BMC Vet Res. 2014 Sep 25;10:223. doi: 10.1186/s12917-014-0223-6.
Mycoplasma synoviae is an avian pathogen that can lead to respiratory tract infections and arthritis in chickens and turkeys, resulting in serious economic losses to the poultry industry. Enolase reportedly plays important roles in several bacterial pathogens, but its role in M. synoviae has not been established. Therefore, in this study, the enolase encoding gene (eno) of M. synoviae was amplified from strain WVU1853 and expressed in E. coli BL21 cells. Then the enzymatic activity, immunogenicity and binding activity with chicken plasminogen (Plg) and human fibronectin (Fn) was evaluated.
We demonstrated that the recombinant M. synoviae enolase protein (rMsEno) can catalyze the conversion of 2-phosphoglycerate (2-PGA) to phosphoenolpyruvate (PEP), the Km and Vmax values of rMsEno were 1.1 × 10(-3) M and 0.739 μmol/L/min, respectively. Western blot and immuno-electron microscopy analyses confirmed that enolase was distributed on the surface and within the cytoplasm of M. synoviae cells. The binding assays demonstrated that rMsEno was able to bind to chicken Plg and human Fn proteins. A complement-dependent mycoplasmacidal assay demonstrated that rabbit anti-rMsEno serum had distinct mycoplasmacidal efficacy in the presence of complement, which also confirmed that enolase was distributed on the surface of M. synoviae. An inhibition assay showed that the adherence of M. synoviae to DF-1 cells pre-treated with Plg could be effectively inhibited by treatment with rabbit anti-rMsEno serum.
These results reveal that M. synoviae enolase has good catalytic activity for conversion of 2-PGA to PEP, and binding activity with chicken Plg and human Fn.
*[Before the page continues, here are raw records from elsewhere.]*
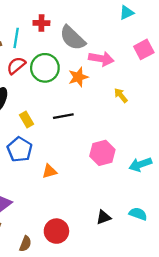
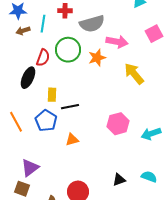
gray semicircle: (73, 38) -> (92, 24), turned -60
red semicircle: (16, 66) -> (43, 58), moved, turned 150
yellow arrow: (121, 95) -> (134, 74), size x1.6
black line: (63, 116) -> (70, 107), moved
yellow rectangle: (27, 120) -> (52, 95), turned 32

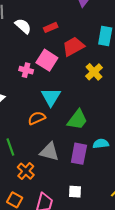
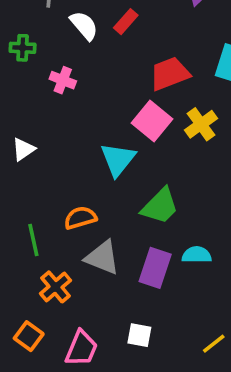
red rectangle: (51, 27) -> (126, 22), moved, turned -32
pink square: (47, 60) -> (152, 121), moved
pink cross: (26, 70) -> (63, 80), moved
orange semicircle: (37, 118) -> (80, 218), moved

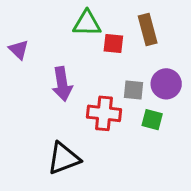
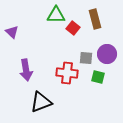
red square: (113, 43) -> (73, 28), turned 32
purple arrow: (62, 84) -> (26, 70), moved

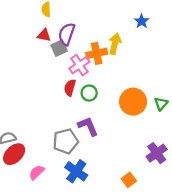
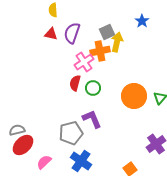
gray square: (59, 48) -> (107, 32), moved

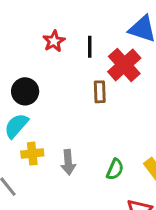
Rabbit anti-rMsEno serum displayed an obvious complement-dependent mycoplasmacidal effect and adherent inhibition effect. These results suggested that the M. synoviae enolase plays an important role in M. synoviae metabolism, and could potentially impact M. synoviae infection and immunity.
滑液支原体是一种禽类病原体,可导致鸡和火鸡呼吸道感染和关节炎,给家禽业造成严重的经济损失。烯醇酶据报道在几种细菌病原体中发挥重要作用,但在滑液支原体中的作用尚未确定。因此,在本研究中,从菌株 WVU1853 中扩增了滑液支原体烯醇酶编码基因(eno),并在大肠杆菌 BL21 细胞中表达。然后评估了酶活性、免疫原性以及与鸡纤溶酶原(Plg)和人纤维连接蛋白(Fn)的结合活性。
我们证明重组滑液支原体烯醇酶蛋白(rMsEno)可以催化 2-磷酸甘油酸(2-PGA)转化为磷酸烯醇丙酮酸(PEP),rMsEno 的 Km 和 Vmax 值分别为 1.1×10(-3) M 和 0.739 μmol/L/min。Western blot 和免疫电子显微镜分析证实烯醇酶分布在滑液支原体细胞的表面和细胞质内。结合实验表明 rMsEno 能够与鸡 Plg 和人 Fn 蛋白结合。补体依赖性杀支原体实验表明,在补体存在的情况下,兔抗 rMsEno 血清具有明显的杀支原体效果,这也证实了烯醇酶分布在滑液支原体的表面。抑制实验表明,Plg 预处理的 DF-1 细胞中滑液支原体的黏附可以通过兔抗 rMsEno 血清处理得到有效抑制。
这些结果表明,滑液支原体烯醇酶具有将 2-PGA 转化为 PEP 的良好催化活性,并且与鸡 Plg 和人 Fn 具有结合活性。兔抗 rMsEno 血清显示出明显的补体依赖性杀支原体效果和黏附抑制效果。这些结果表明,滑液支原体烯醇酶在滑液支原体代谢中发挥重要作用,可能影响滑液支原体感染和免疫。